*WHAT TO DO:*
1. List the solutions that the blog post on graphical summaries of patient status names as responses to the need to better summarize patient data.
2. In the blog post on graphical summaries of patient status, which journal published the article by Powsner and Tufte?
3. From the blog post on graphical summaries of patient status, copy the stretch from "Lancet. 1994 Aug" through "health or care).".

Monday, July 23, 2007

Graphical Summary of Patient Status

 
 

Sent to you by Judi via Google Reader:

 
 

via On Informatics by David Dorr on Jul 21, 2006

Recently, I (re)discovered this gem of an article:

Powsner SM, Tufte ER. Related Articles, Links
No abstract Graphical summary of patient status.
Lancet. 1994 Aug 6;344(8919):386-9. No abstract available.
PMID: 7914312 [PubMed - indexed for MEDLINE]

Graphical summary of patient statusOne enormous difficulty in the care of complex patients - in this case, hospitalized patients - is the sheer volume of information that is generated over relatively short amounts of time. One of the key requests seen by EHR developers in these settings (whether 'home-grown' or vended) is to better summarize the data. This has led to many different solutions in the area, from flexible flowsheets (think excel worksheets) to 'rounds reports' (single page summaries of key information usable as the health care team goes on rounds) to snapshots (special pages in the EHR that attempt to summarize various aspects of health or care).

*DATASET EXCERPTS:*
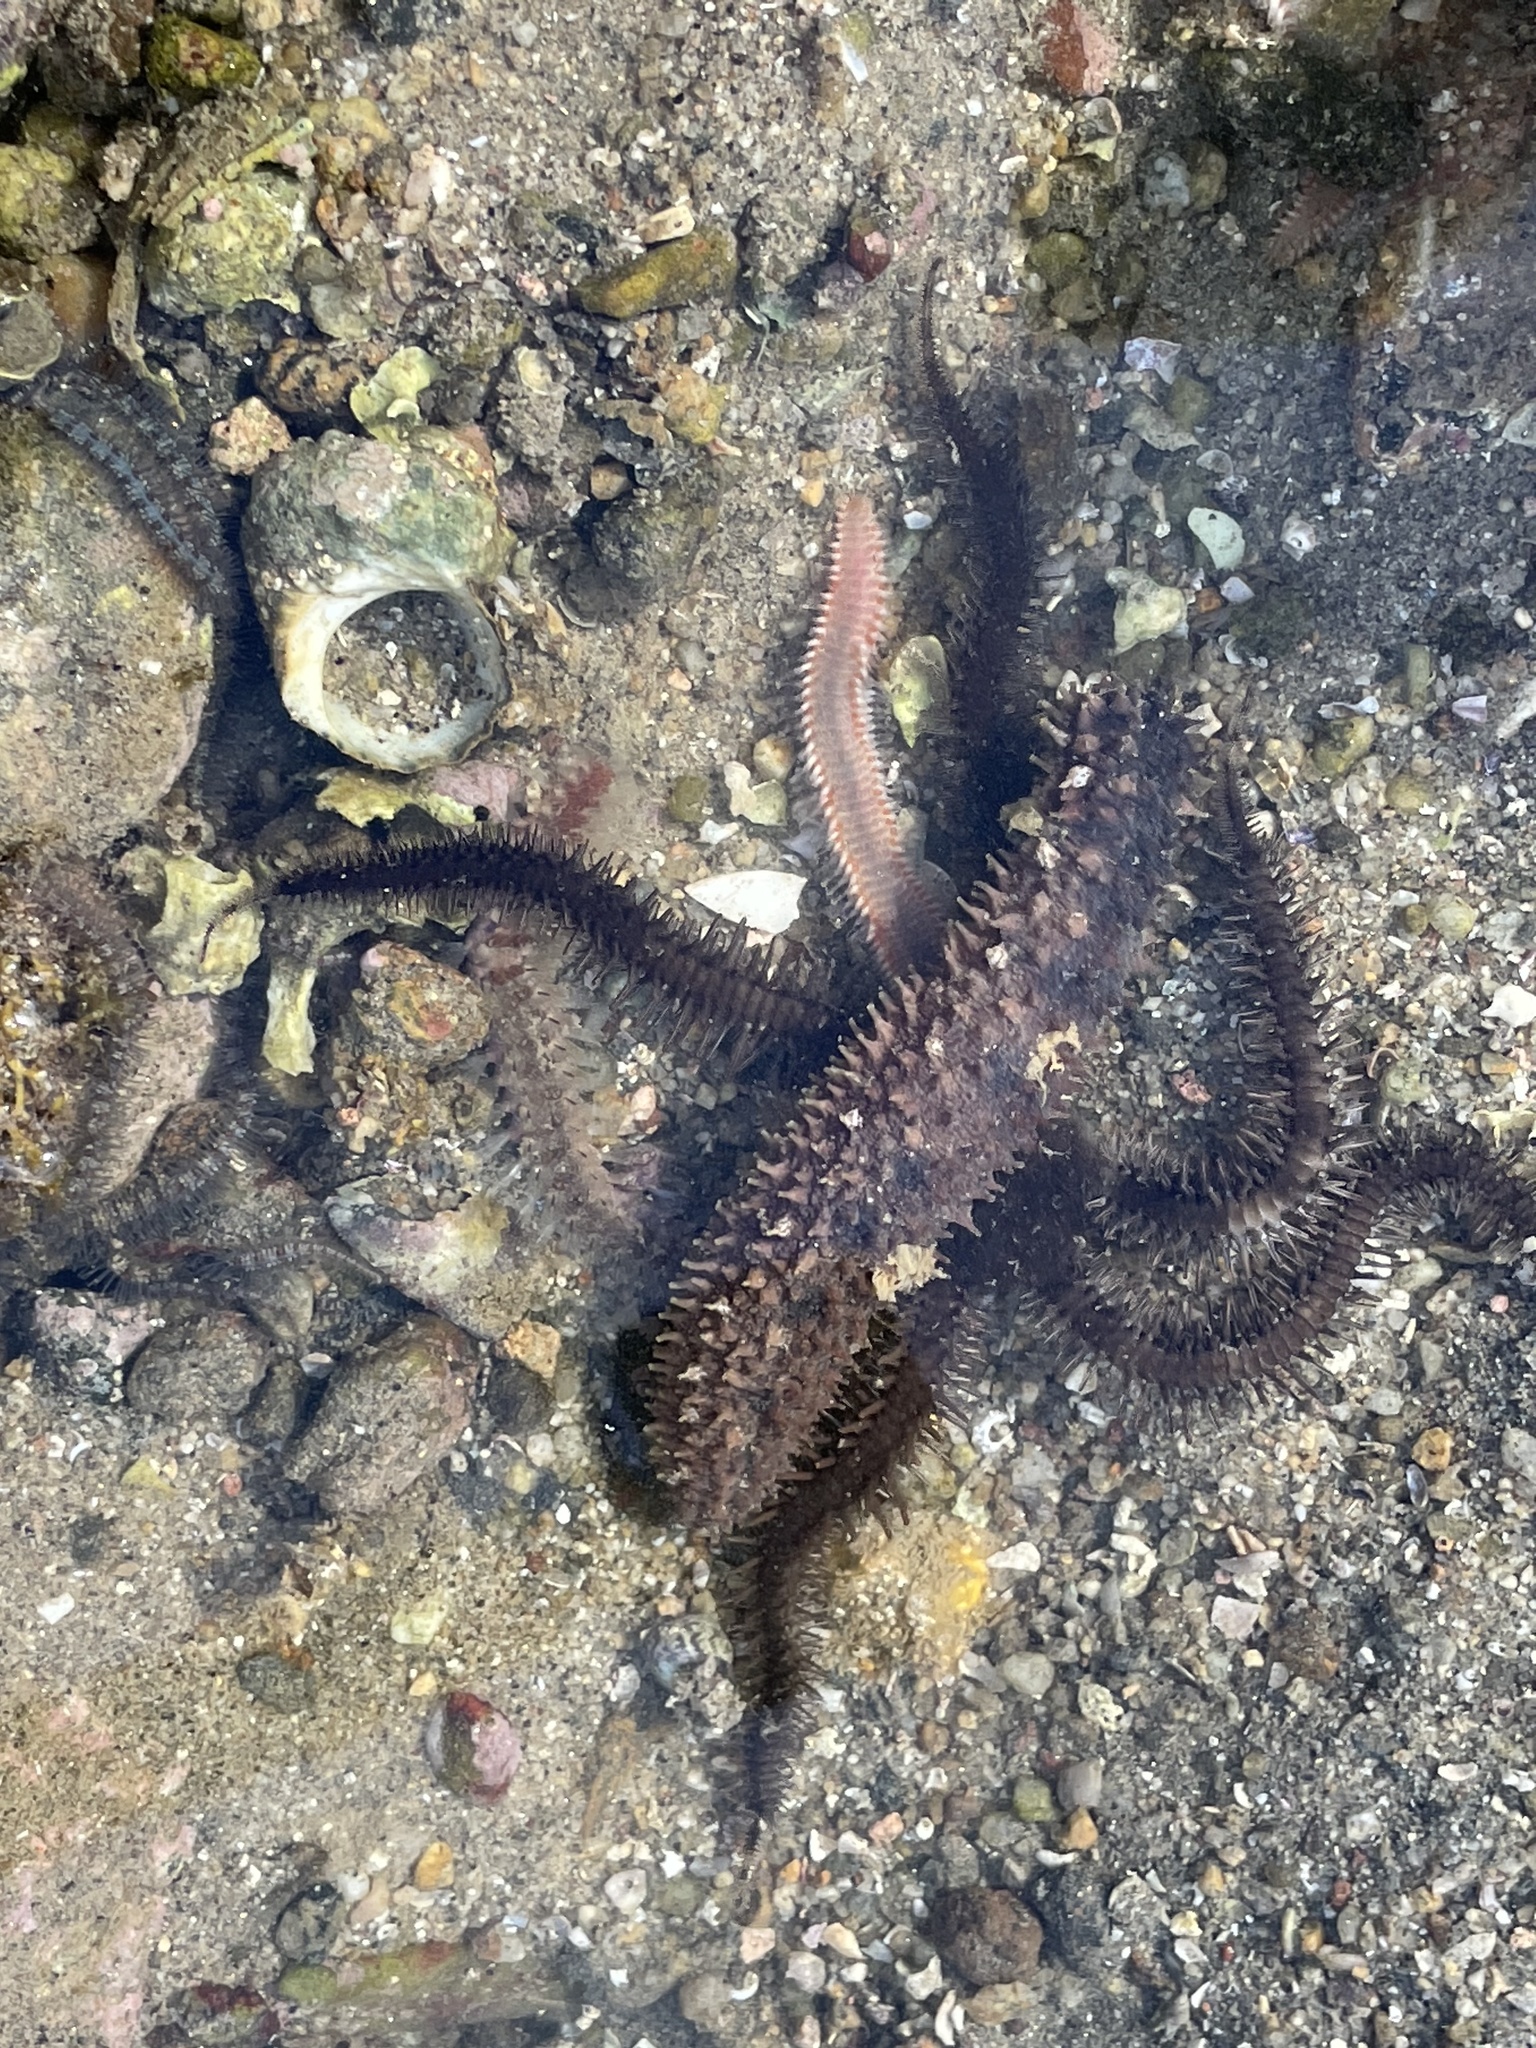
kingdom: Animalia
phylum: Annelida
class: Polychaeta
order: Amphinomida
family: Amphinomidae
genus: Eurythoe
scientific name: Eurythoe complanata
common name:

* * *

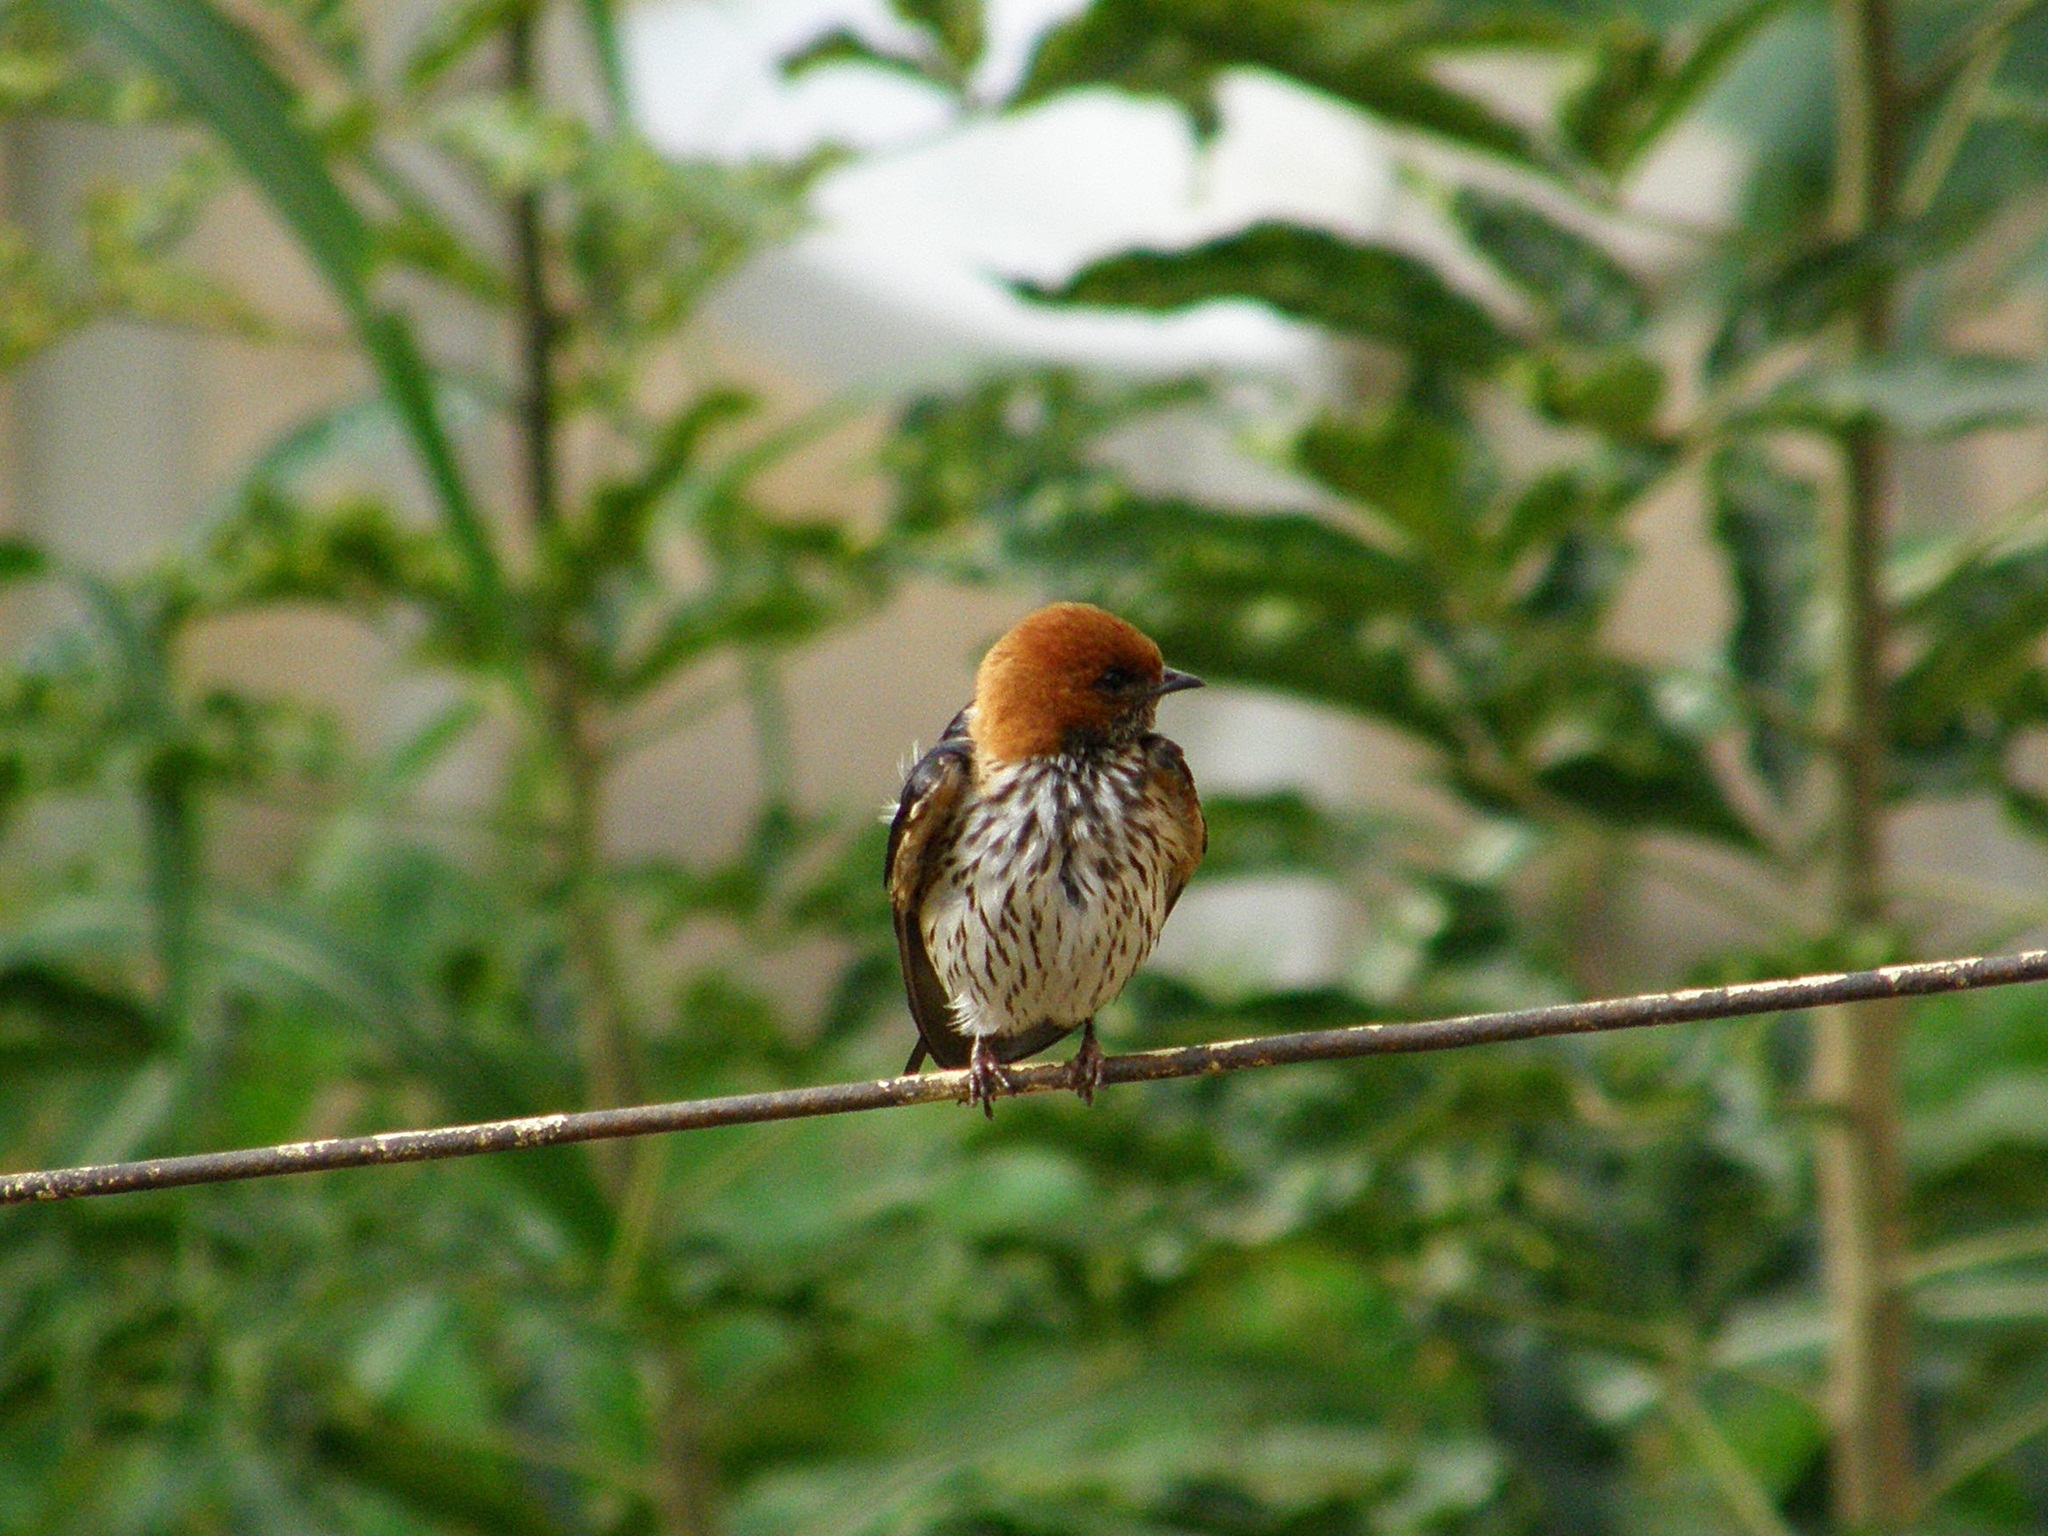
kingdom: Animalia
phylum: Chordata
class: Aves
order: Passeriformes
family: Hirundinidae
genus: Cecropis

*ANSWERS TO EACH TASK:*
1.
flexible flowsheets
'rounds reports'
snapshots

2. The Lancet.

3.
Lancet. 1994 Aug 6;344(8919):386-9. No abstract available.
PMID: 7914312 [PubMed - indexed for MEDLINE]

Graphical summary of patient statusOne enormous difficulty in the care of complex patients - in this case, hospitalized patients - is the sheer volume of information that is generated over relatively short amounts of time. One of the key requests seen by EHR developers in these settings (whether 'home-grown' or vended) is to better summarize the data. This has led to many different solutions in the area, from flexible flowsheets (think excel worksheets) to 'rounds reports' (single page summaries of key information usable as the health care team goes on rounds) to snapshots (special pages in the EHR that attempt to summarize various aspects of health or care).